State v. Breitung

Penoyak, J.

¶37 (dissenting) — As the majority points out, the Tacoma Municipal Court order here does not mention the firearm prohibition. While the order fails to inform Robert Charles Breitung of the prohibition, it does not affirmatively mislead him, and thus, reversal of his conviction for unlawful possession of a firearm is not warranted. State v. Minor, 162 Wn.2d 796, 803, 174 P.3d 1162 (2008); State v. Carter, 127 Wn. App. 713, 720-21, 112 P.3d 561 (2005).

¶38 I understand the justice of the majority’s decision but fail to see the precedent for it. If the legislature wishes to restrict convictions to those who have been warned, it may do so. Lacking that, the usual rule prevails and Breitung’s ignorance of the law is no excuse.

¶39 Because I would affirm the firearm conviction, my analysis of the effective assistance of counsel issue also differs from the majority. The majority correctly states the factors we should consider to gauge whether a tactical decision not to request a lesser included offense instruction is sound or legitimate: (1) The difference in maximum penalties between the greater and lesser offenses; (2) whether the defense’s case theory is the same for both the greater and lesser offenses; and (3) the overall risk to the defendant, given the totality of the developments at trial. State v. Grier, 150 Wn. App. 619, 640-41, 208 P.3d 1221 (2009) (citing State v. Pittman, 134 Wn. App. 376, 387-88, 166 P.3d 720 (2006); State v. Ward, 125 Wn. App. 243, 249-51, 104 P.3d 670 (2004)).

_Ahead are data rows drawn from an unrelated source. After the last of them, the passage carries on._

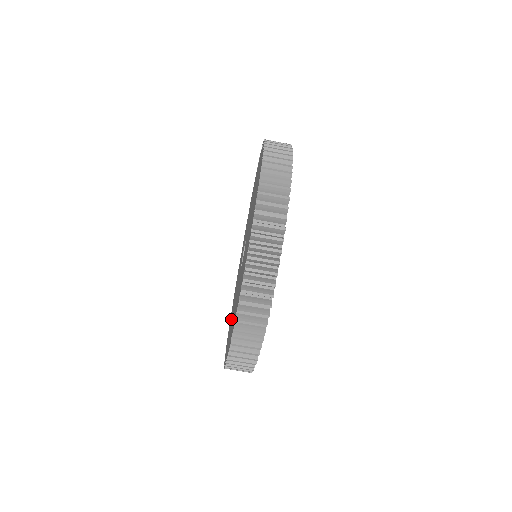
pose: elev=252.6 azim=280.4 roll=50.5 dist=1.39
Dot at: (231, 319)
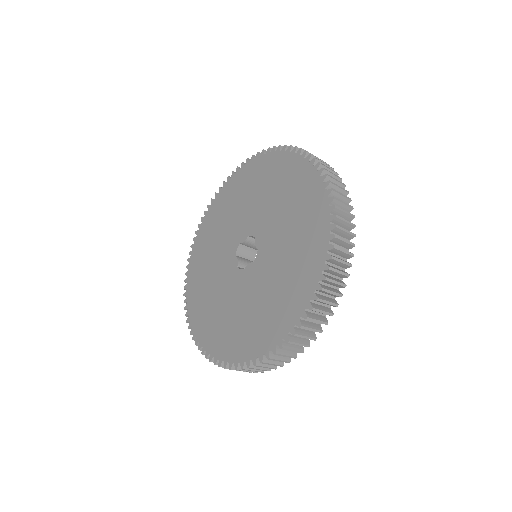
Dot at: (212, 236)
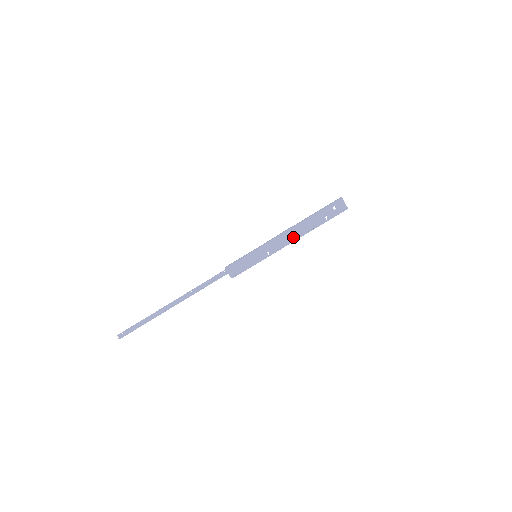
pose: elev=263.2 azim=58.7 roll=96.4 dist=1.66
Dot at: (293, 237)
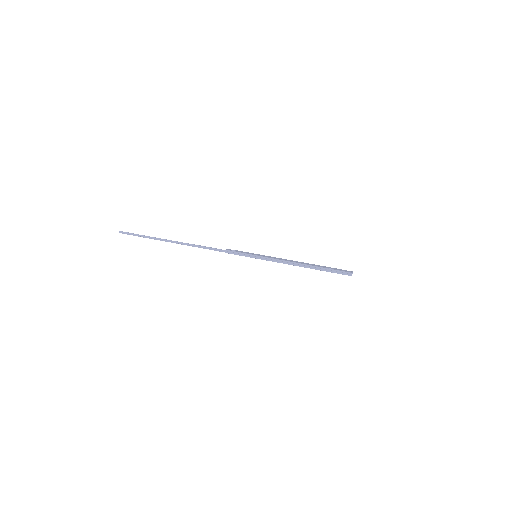
Dot at: (294, 262)
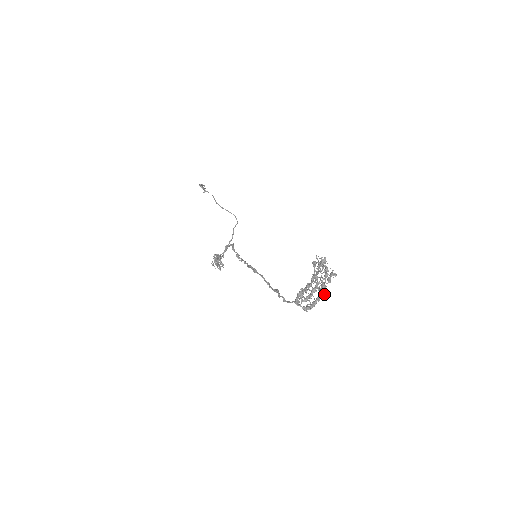
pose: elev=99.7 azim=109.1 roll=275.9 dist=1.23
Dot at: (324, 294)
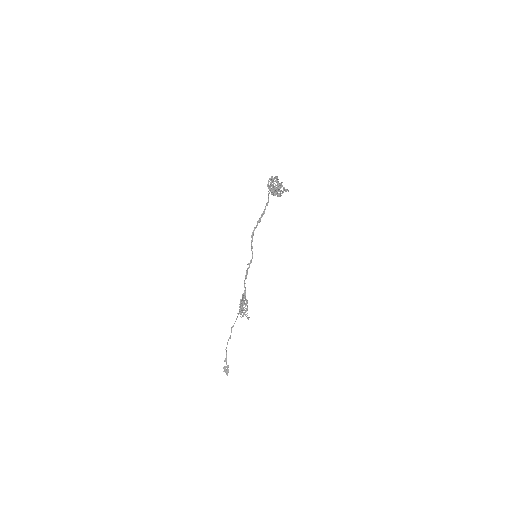
Dot at: (282, 182)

¶40 Since Breitung admitted to the firearm possession, he was likely to be convicted of that offense, which carried a *626standard sentencing range of 9 to 12 months. Thus, Breitung was facing significant incarceration time even without the second degree assault convictions. This lessens the impact of the first and third Grier factors. As to the second Grier factor, related to the defense’s case theory, Breitung’s counsel had a difficult chore. The idea that Breitung decided to approach and threaten the victims with a microscope lens is implausible to the point of being comedic. Even if this story made any initial sense, the gun the victims described matched one of the firearms Breitung’s girl friend produced.

¶41 Faced with overwhelming evidence, defense counsel’s strategy made little difference. Applied here, the Grier factors do not demonstrate ineffective assistance of counsel. In addition, two other factors are noteworthy. First, many defendants prefer prison time to a long spell in county jail and Breitung may be one of them. Thus, the prospect of a 13 to 17 months’ prison sentence may have been preferable to a 9 to 12 months’ stay in the county jail. Second, we should be cautious to not interfere with defendants’ right to control their case’s presentation. Otherwise, trial judges seeking to prevent error will impose jury instructions on defendants who have made an informed choice to take a tactical risk. I would affirm.